While the method was developed explicitly with DeepSeek-R1-Distill-Llama-70B in mind, the same process can be used on other models. 

“We have tested CTGT with other open weights models such as Llama and found it to be just as effective,” Gorlla told VentureBeat in an email. “Our technology operates at the foundational neural network level, meaning it applies to all deep learning models. We’re working with a leading foundation model lab to ensure their new models are trustworthy and safe from the core.”

How it works

The researchers said their method identifies features with a high likelihood of being associated with unwanted behaviors. 

“The key idea is that within a large language model, there exist latent variables (neurons or directions in the hidden state) that correspond to concepts like ‘censorship trigger’ or ‘toxic sentiment’. If we can find those variables, we can directly manipulate them,” Gorlla and Tuttle wrote. 

CTGT said there are three key steps:

  1. Feature identification
  2. Feature isolation and characterization
  3. Dynamic feature modification. 

The researchers make a series of prompts that could trigger one of those “toxic sentiments.” For example, they may ask for more information about Tiananmen Square or request tips to bypass firewalls. Based on the responses, they run the prompts and establish a pattern and find vectors where the model decides to censor information. 

Once these are identified, the researchers can isolate that feature and figure out which part of the unwanted behavior it controls. Behavior may include responding more cautiously or refusing to respond altogether. Understanding what behavior the feature controls, researchers can then “integrate a mechanism into the model’s inference pipeline” that adjusts how much the feature’s behavior is activated.

Making the model answer more prompts

CTGT said its experiments, using 100 sensitive queries, showed that the base DeepSeek-R1-Distill-Llama-70B model answered only 32% of the controversial prompts it was fed. But the modified version responded to 96% of the prompts. The remaining 4%, CTGT explained, were extremely explicit content. 

The company said that while the method allows users to toggle how much baked-in bias and safety features work, it still believes the model will not turn “into a reckless generator,” especially if only unnecessary censorship is removed. 

Its method also does not sacrifice the accuracy or performance of the model. 

“This is fundamentally different from traditional fine-tuning as we are not optimizing model weights or feeding it new example responses.

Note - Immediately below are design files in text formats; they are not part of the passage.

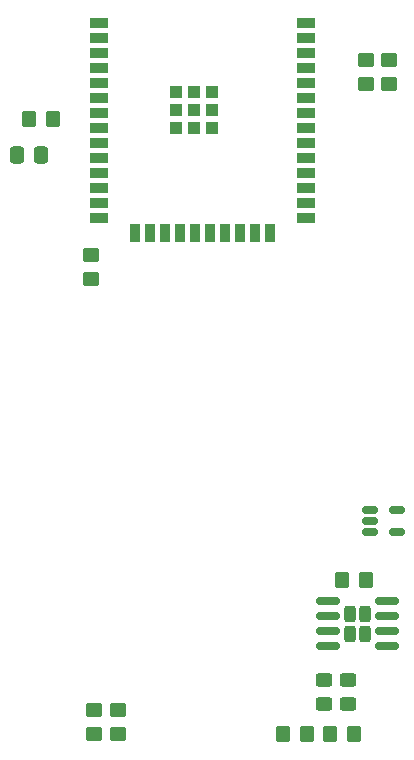
<source format=gbr>
%TF.GenerationSoftware,KiCad,Pcbnew,9.0.2*%
%TF.CreationDate,2025-12-20T20:47:09+01:00*%
%TF.ProjectId,Home sensor ESP32,486f6d65-2073-4656-9e73-6f7220455350,rev?*%
%TF.SameCoordinates,Original*%
%TF.FileFunction,Paste,Top*%
%TF.FilePolarity,Positive*%
%FSLAX46Y46*%
G04 Gerber Fmt 4.6, Leading zero omitted, Abs format (unit mm)*
G04 Created by KiCad (PCBNEW 9.0.2) date 2025-12-20 20:47:09*
%MOMM*%
%LPD*%
G01*
G04 APERTURE LIST*
G04 Aperture macros list*
%AMRoundRect*
0 Rectangle with rounded corners*
0 $1 Rounding radius*
0 $2 $3 $4 $5 $6 $7 $8 $9 X,Y pos of 4 corners*
0 Add a 4 corners polygon primitive as box body*
4,1,4,$2,$3,$4,$5,$6,$7,$8,$9,$2,$3,0*
0 Add four circle primitives for the rounded corners*
1,1,$1+$1,$2,$3*
1,1,$1+$1,$4,$5*
1,1,$1+$1,$6,$7*
1,1,$1+$1,$8,$9*
0 Add four rect primitives between the rounded corners*
20,1,$1+$1,$2,$3,$4,$5,0*
20,1,$1+$1,$4,$5,$6,$7,0*
20,1,$1+$1,$6,$7,$8,$9,0*
20,1,$1+$1,$8,$9,$2,$3,0*%
G04 Aperture macros list end*
%ADD10RoundRect,0.250000X-0.255000X-0.440000X0.255000X-0.440000X0.255000X0.440000X-0.255000X0.440000X0*%
%ADD11RoundRect,0.150000X-0.825000X-0.150000X0.825000X-0.150000X0.825000X0.150000X-0.825000X0.150000X0*%
%ADD12RoundRect,0.150000X-0.512500X-0.150000X0.512500X-0.150000X0.512500X0.150000X-0.512500X0.150000X0*%
%ADD13RoundRect,0.250000X-0.450000X0.350000X-0.450000X-0.350000X0.450000X-0.350000X0.450000X0.350000X0*%
%ADD14RoundRect,0.250000X-0.350000X-0.450000X0.350000X-0.450000X0.350000X0.450000X-0.350000X0.450000X0*%
%ADD15RoundRect,0.250000X-0.450000X0.325000X-0.450000X-0.325000X0.450000X-0.325000X0.450000X0.325000X0*%
%ADD16R,1.500000X0.900000*%
%ADD17R,0.900000X1.500000*%
%ADD18R,1.050000X1.050000*%
%ADD19RoundRect,0.250000X0.450000X-0.350000X0.450000X0.350000X-0.450000X0.350000X-0.450000X-0.350000X0*%
%ADD20RoundRect,0.250000X0.337500X0.475000X-0.337500X0.475000X-0.337500X-0.475000X0.337500X-0.475000X0*%
G04 APERTURE END LIST*
D10*
%TO.C,U3*%
X100200000Y-93875000D03*
X100200000Y-95525000D03*
X101400000Y-93875000D03*
X101400000Y-95525000D03*
D11*
X98325000Y-92795000D03*
X98325000Y-94065000D03*
X98325000Y-95335000D03*
X98325000Y-96605000D03*
X103275000Y-96605000D03*
X103275000Y-95335000D03*
X103275000Y-94065000D03*
X103275000Y-92795000D03*
%TD*%
D12*
%TO.C,U2*%
X101862500Y-85050000D03*
X101862500Y-86000000D03*
X101862500Y-86950000D03*
X104137500Y-86950000D03*
X104137500Y-85050000D03*
%TD*%
D13*
%TO.C,R9*%
X78250000Y-63500000D03*
X78250000Y-65500000D03*
%TD*%
D14*
%TO.C,R2*%
X98500000Y-104000000D03*
X100500000Y-104000000D03*
%TD*%
D13*
%TO.C,R7*%
X101500000Y-47000000D03*
X101500000Y-49000000D03*
%TD*%
%TO.C,R5*%
X78500000Y-102000000D03*
X78500000Y-104000000D03*
%TD*%
D15*
%TO.C,D2*%
X98000000Y-99475000D03*
X98000000Y-101525000D03*
%TD*%
D16*
%TO.C,U1*%
X78930000Y-43865000D03*
X78930000Y-45135000D03*
X78930000Y-46405000D03*
X78930000Y-47675000D03*
X78930000Y-48945000D03*
X78930000Y-50215000D03*
X78930000Y-51485000D03*
X78930000Y-52755000D03*
X78930000Y-54025000D03*
X78930000Y-55295000D03*
X78930000Y-56565000D03*
X78930000Y-57835000D03*
X78930000Y-59105000D03*
X78930000Y-60375000D03*
D17*
X81970000Y-61625000D03*
X83240000Y-61625000D03*
X84510000Y-61625000D03*
X85780000Y-61625000D03*
X87050000Y-61625000D03*
X88320000Y-61625000D03*
X89590000Y-61625000D03*
X90860000Y-61625000D03*
X92130000Y-61625000D03*
X93400000Y-61625000D03*
D16*
X96430000Y-60375000D03*
X96430000Y-59105000D03*
X96430000Y-57835000D03*
X96430000Y-56565000D03*
X96430000Y-55295000D03*
X96430000Y-54025000D03*
X96430000Y-52755000D03*
X96430000Y-51485000D03*
X96430000Y-50215000D03*
X96430000Y-48945000D03*
X96430000Y-47675000D03*
X96430000Y-46405000D03*
X96430000Y-45135000D03*
X96430000Y-43865000D03*
D18*
X85475000Y-49680000D03*
X85475000Y-51205000D03*
X85475000Y-52730000D03*
X87000000Y-49680000D03*
X87000000Y-51205000D03*
X87000000Y-52730000D03*
X88525000Y-49680000D03*
X88525000Y-51205000D03*
X88525000Y-52730000D03*
%TD*%
D15*
%TO.C,D1*%
X100000000Y-99475000D03*
X100000000Y-101525000D03*
%TD*%
D13*
%TO.C,R4*%
X80500000Y-102000000D03*
X80500000Y-104000000D03*
%TD*%
D14*
%TO.C,R3*%
X94500000Y-104000000D03*
X96500000Y-104000000D03*
%TD*%
%TO.C,R1*%
X99500000Y-91000000D03*
X101500000Y-91000000D03*
%TD*%
%TO.C,R8*%
X73000000Y-52000000D03*
X75000000Y-52000000D03*
%TD*%
D19*
%TO.C,R6*%
X103500000Y-49000000D03*
X103500000Y-47000000D03*
%TD*%
D20*
%TO.C,C1*%
X74037500Y-55000000D03*
X71962500Y-55000000D03*
%TD*%
M02*

</source>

This has two major advantages: changes take effect immediately for the very next token generation, as opposed to hours or days of retraining; and reversibility and adaptivity, since no weights are permanently changed, the model can be switched between different behaviors by toggling the feature adjustment on or off, or even adjusted to varying degrees for different contexts,” the paper said. 

Model safety and security

The congressional report on DeepSeek recommended that the US “take swift action to expand export controls, improve export control enforcement, and address risks from Chinese artificial intelligence models.” 

Once the U.S. government began questioning DeepSeek’s potential threat to national security, researchers and AI companies sought ways to make it, and other models, “safe.”

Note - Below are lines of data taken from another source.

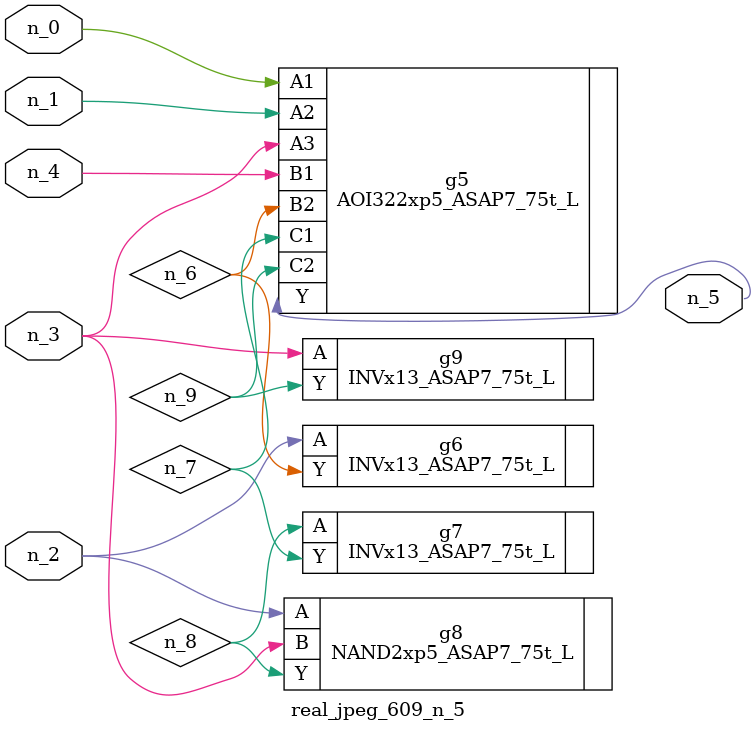
<source format=v>
module real_jpeg_609_n_5 (n_4, n_0, n_1, n_2, n_3, n_5);

input n_4;
input n_0;
input n_1;
input n_2;
input n_3;

output n_5;

wire n_8;
wire n_6;
wire n_7;
wire n_9;

AOI322xp5_ASAP7_75t_L g5 ( 
.A1(n_0),
.A2(n_1),
.A3(n_3),
.B1(n_4),
.B2(n_6),
.C1(n_7),
.C2(n_9),
.Y(n_5)
);

INVx13_ASAP7_75t_L g6 ( 
.A(n_2),
.Y(n_6)
);

NAND2xp5_ASAP7_75t_L g8 ( 
.A(n_2),
.B(n_3),
.Y(n_8)
);

INVx13_ASAP7_75t_L g9 ( 
.A(n_3),
.Y(n_9)
);

INVx13_ASAP7_75t_L g7 ( 
.A(n_8),
.Y(n_7)
);


endmodule
</source>
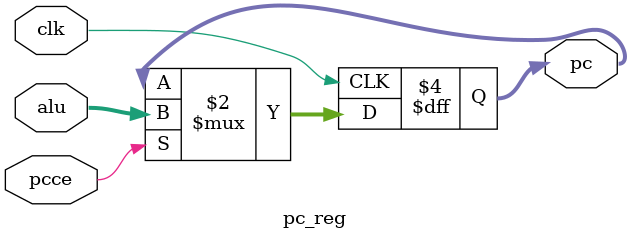
<source format=v>
module pc_reg(clk, pcce, alu, pc); // ´ÙÀ½ ¸í·É¾îÀÇ ÁÖ¼Ò
input clk, pcce;
input [15:0] alu;
output [15:0] pc;
reg [15:0] pc;

always @(negedge clk)
if(pcce)
pc <= alu[15:0];
endmodule
</source>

What is or isn’t “safe,” or biased or censored, can sometimes be difficult to judge, but developing methods that allow users to figure out how to toggle controls to make the model work for them could prove very useful. 

Gorlla said enterprises “need to be able to trust their models are aligned with their policies,” which is why methods like the one he helped develop would be critical for businesses. 

“CTGT enables companies to deploy AI that adapts to their use cases without having to spend millions of dollars fine-tuning models for each use case. This is particularly important in high-risk applications like security, finance, and healthcare, where the potential harms that can come from AI malfunctioning are severe,” he said.